Traditional incident management systems struggle to manage today's increasingly complex network environments. Reliance on manual processes cause delays in incident resolution and prolonged downtime, along with higher operational costs and limited scalability. Such service disruption reduces customer trust and increases churn. Yet in today’s hypercompetitive market CSPs must increasingly differentiate themselves through superior service reliability and rapid issue resolution.
This Catalyst will therefore address the rising demand for highly automated incident management solutions. Building on the success of the Incident Co-Pilot developed in Phase I, the project introduces a more comprehensive multi-agent system incorporating advanced generative AI (genAI). The new multi-agent system is designed to automate diagnosis, resolution, optimization, and learning processes.
This will bring the solution to Level 4 autonomy while contributing to TM Forum best practices and autonomous network standards. The project goals are to significantly reduce mean-time-to-repair (MTTR), measurably enhance customer satisfaction, and reduce operational costs.

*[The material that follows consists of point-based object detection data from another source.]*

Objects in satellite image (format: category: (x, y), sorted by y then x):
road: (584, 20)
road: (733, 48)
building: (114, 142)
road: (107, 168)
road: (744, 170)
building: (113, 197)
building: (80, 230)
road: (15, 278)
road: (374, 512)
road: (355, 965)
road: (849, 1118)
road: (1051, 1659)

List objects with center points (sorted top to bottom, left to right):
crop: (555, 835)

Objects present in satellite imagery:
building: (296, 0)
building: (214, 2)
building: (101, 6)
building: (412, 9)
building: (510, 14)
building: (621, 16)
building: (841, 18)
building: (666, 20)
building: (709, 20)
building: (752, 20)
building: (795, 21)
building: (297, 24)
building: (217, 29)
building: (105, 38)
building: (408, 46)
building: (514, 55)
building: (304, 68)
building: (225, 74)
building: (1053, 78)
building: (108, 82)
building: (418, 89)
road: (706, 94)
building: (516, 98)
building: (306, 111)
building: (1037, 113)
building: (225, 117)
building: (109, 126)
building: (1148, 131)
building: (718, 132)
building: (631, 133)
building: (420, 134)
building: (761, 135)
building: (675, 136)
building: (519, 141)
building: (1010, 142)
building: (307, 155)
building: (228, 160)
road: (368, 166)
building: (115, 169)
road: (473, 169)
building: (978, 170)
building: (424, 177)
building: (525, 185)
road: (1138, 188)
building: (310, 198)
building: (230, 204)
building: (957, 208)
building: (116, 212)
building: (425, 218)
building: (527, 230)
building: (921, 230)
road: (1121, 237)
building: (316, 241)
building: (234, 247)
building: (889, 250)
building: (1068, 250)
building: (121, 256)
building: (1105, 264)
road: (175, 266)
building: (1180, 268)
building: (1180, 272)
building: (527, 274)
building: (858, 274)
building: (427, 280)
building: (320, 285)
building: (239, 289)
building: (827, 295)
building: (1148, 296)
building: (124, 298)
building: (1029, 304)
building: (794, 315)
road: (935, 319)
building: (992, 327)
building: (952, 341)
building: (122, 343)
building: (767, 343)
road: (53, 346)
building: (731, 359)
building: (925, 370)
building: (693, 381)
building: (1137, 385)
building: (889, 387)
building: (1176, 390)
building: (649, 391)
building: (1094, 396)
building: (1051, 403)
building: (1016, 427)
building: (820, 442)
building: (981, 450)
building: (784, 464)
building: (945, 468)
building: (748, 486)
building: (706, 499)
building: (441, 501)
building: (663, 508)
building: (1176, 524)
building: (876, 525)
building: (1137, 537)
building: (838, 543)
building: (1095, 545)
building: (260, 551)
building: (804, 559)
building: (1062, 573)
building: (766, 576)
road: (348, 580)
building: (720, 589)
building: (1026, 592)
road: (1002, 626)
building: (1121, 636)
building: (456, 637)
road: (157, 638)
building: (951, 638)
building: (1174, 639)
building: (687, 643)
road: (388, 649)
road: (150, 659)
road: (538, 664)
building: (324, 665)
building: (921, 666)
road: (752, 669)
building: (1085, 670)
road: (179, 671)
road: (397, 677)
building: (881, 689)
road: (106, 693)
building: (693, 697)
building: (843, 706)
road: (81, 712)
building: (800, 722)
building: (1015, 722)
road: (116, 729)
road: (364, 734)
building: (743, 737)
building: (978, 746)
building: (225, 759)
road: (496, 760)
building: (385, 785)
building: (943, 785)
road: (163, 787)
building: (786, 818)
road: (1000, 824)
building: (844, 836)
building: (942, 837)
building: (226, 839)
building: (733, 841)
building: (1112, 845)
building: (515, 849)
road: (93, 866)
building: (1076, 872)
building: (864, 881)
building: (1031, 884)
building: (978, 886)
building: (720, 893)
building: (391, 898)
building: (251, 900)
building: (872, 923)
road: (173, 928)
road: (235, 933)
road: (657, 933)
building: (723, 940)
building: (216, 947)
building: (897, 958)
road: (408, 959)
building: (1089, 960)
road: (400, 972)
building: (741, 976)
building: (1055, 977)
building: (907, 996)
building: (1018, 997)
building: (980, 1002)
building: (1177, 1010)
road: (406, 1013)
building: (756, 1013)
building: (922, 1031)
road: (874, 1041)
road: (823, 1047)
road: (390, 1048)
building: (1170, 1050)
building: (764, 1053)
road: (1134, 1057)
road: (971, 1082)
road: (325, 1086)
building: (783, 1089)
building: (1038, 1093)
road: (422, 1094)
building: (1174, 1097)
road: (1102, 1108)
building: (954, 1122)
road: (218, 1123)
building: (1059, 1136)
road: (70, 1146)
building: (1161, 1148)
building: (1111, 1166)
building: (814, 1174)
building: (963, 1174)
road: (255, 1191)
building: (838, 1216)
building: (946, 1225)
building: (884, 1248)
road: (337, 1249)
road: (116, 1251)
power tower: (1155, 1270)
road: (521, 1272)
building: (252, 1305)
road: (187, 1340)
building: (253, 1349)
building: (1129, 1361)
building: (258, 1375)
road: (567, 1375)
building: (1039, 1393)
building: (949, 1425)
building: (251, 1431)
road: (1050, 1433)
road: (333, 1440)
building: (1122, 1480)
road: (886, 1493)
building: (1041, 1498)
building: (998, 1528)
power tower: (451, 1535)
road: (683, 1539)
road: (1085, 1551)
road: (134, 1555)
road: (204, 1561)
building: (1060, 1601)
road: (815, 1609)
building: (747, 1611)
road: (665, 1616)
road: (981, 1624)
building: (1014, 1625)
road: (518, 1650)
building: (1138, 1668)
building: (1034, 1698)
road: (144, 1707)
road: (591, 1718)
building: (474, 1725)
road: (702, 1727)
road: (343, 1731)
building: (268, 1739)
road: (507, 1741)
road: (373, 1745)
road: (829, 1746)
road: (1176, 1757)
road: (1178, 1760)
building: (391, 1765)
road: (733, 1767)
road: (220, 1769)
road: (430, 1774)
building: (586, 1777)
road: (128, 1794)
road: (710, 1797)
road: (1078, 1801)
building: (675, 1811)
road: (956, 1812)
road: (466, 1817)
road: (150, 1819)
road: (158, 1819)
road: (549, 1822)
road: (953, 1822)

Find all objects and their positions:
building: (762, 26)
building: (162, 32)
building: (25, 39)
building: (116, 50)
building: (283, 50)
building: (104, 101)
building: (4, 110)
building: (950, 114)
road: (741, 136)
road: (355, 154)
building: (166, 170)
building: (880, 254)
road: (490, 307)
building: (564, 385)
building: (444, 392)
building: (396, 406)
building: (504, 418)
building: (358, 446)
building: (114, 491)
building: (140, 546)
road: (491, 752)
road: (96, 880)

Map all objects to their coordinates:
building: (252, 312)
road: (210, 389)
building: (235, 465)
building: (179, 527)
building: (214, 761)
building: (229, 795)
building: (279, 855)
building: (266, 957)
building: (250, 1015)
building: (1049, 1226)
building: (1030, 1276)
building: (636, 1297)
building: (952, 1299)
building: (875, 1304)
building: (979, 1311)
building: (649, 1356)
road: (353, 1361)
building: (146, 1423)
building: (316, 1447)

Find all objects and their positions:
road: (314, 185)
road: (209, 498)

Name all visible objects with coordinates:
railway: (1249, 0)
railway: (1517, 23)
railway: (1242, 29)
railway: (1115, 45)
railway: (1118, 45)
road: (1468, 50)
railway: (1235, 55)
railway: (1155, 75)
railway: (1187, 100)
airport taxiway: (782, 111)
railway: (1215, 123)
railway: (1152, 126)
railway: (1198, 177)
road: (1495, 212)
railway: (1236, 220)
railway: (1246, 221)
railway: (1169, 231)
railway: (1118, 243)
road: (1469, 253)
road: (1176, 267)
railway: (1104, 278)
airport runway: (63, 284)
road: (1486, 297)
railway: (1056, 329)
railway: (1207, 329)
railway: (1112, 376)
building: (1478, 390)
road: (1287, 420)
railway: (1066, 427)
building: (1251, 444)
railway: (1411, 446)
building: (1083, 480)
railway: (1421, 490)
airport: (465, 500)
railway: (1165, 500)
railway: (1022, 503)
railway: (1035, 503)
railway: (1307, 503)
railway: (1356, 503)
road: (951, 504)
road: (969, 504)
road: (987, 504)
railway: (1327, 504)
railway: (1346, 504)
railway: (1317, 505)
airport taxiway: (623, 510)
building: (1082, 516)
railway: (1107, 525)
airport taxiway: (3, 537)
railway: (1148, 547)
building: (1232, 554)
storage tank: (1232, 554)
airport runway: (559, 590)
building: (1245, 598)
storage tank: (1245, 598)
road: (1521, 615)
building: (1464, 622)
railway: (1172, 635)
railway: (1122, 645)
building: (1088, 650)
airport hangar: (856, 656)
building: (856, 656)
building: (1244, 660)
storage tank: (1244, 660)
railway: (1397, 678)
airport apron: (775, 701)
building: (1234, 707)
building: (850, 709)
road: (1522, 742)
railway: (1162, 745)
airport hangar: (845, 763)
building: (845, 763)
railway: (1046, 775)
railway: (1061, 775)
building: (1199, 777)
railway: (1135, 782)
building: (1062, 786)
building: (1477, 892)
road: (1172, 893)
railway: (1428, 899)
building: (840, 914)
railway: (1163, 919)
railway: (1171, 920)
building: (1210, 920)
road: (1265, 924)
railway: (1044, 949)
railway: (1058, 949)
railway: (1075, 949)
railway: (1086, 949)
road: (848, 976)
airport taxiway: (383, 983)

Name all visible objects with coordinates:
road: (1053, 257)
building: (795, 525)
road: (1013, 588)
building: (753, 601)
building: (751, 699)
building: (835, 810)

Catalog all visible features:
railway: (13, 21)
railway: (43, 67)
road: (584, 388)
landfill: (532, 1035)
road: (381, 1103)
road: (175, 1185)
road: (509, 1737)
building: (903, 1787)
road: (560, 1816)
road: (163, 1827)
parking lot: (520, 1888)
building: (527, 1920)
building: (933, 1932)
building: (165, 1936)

The specialized agents include:
• Incident Agent to diagnose issues using real-time and historical data • Healing Agent to manage tickets and corrective actions • Optimization Agent to maintains network performance during incidents • Learning Agent to use past incidents to enhance future responses • Risk Agent to identify and mitigate potential issues proactively
These enhanced agents will automate the incident lifecycle, reducing manual interventions and providing the capacity needed for large-scale deployments. Extensive demonstrations over the course of the project will highlight actionable insights, illustrating the system's scalability and potential real-world impact. Success metrics include MTTR reduction, automation rate, incident resolution accuracy, reduction in field dispatches, user satisfaction and trust assessed through NOC engineer feedback.